Plus, it was so much an easier thing to do once-upon-a, back when it was less difficult to pinch and abscond with and détourn without having to lawyer-up first. Y'know, before that the borders of that "common culture" were so thoroughly and rigidly policed. Before the corporate entities that distributed and administered such stuff began claiming ever-increasing restrictive rights to exclusive ownership, rendering all free and "creative" engagement therewith likely to a cease-and-desist notice, liability to prosecution, and the threat of litigation.
In some areas, however, pop culture isn't what it used to be; at least not in terms of it having any claim to be a "common culture" that serves as a mutually, broadly shared cache of reference points. It often seems like a quaintly anachronistic idea in the era of media atomization -- of profilerating channels, echo-chambers, sub-niches and sub-subgenres, and increasing degree of nanocasting that break down to the point of individually-tailored/-filtered content.
Film (in the form of mega-budget blockbusters, anyway) might be the only remaining form of media that still -- as Huyghe described it -- provides any remaining remnant of providing a "public space; any social or civic or communal grounds for discussion. The same can't be said of any form of pop music anymore, certainly. And if you read the recent interview with filmmaker Adam Curtis in FACT mag, you run smack into a "twas it ever thus" assessment along those same lines. In speaking of his recent live-event collab with Massive Attack, Everything is Going According to Plan, recently staged at the Manchester International Festival. In the interview, Curtis raises the topic of regurgitative retrophilic tendencies in recent music; of pop music's incessant mining of the styles and gestures -- so radical, allegedly, in their original in situ context -- of prior zeitgeists:
"Pop music might not be the radical thing we think it is. It might be very good and very exciting and I can dance to it and mope to it, but actually it just keeps on reworking the past. ...If you continually go back into the past then by definition you can never ever imagine a world that has not existed before. I think true radicalism...comes from the idea of saying this is a world that has never existed before, come with me to it.If that weren't bleak and dystopic enough, Curtis sets it up by flatly stating earlier in the interview:
...[But] music may actually be dying at the very moment it is everywhere. There comes a moment in any culture where something becomes so ubiquitous and part of everything that it loses its identity. It will remain here to be useful but it won’t take us anywhere or tell us any stories. It won’t die in the sense of not being here but in the sense of not having a meaning beyond itself. It will just be entertainment. What will happen is that something else we haven’t imagined yet will come in from the margins that tell us a story that unites us."

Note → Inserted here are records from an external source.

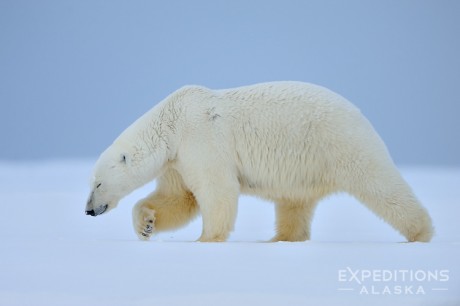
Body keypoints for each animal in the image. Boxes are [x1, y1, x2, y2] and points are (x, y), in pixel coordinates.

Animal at [86, 81, 434, 241]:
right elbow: (178, 197)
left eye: (99, 182)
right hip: (306, 167)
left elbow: (216, 191)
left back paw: (421, 233)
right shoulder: (178, 159)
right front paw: (146, 224)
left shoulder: (201, 139)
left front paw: (205, 239)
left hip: (342, 144)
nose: (89, 210)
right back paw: (280, 239)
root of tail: (360, 114)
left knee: (381, 186)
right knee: (294, 204)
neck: (173, 121)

"My argument is that we live in a non-progressive world where increasingly we have a culture of management, not just in politics, but everywhere. Modern culture is very much part of this progress. What it’s saying is: 'stay in the past and listen to the music of the past'."
Or as Simon recently put it, was the idea of pop music ever being anything akin to a socially transformative phenomenon little more than a myth rooted in Boomer "generational over-estimation"?
Full interview with Adam Curtis here.
1 comment:
I heard a speech by Animatronic Abe Lincoln in Disney World's Hall of Robot Presidents during the 1980s. Two things about it impressed me:
a)that it was full of fine phrases signifying nothing
b)that at the end the audience stood and applauded.
May the Creative Forces of the Universe have mercy on our souls, if any.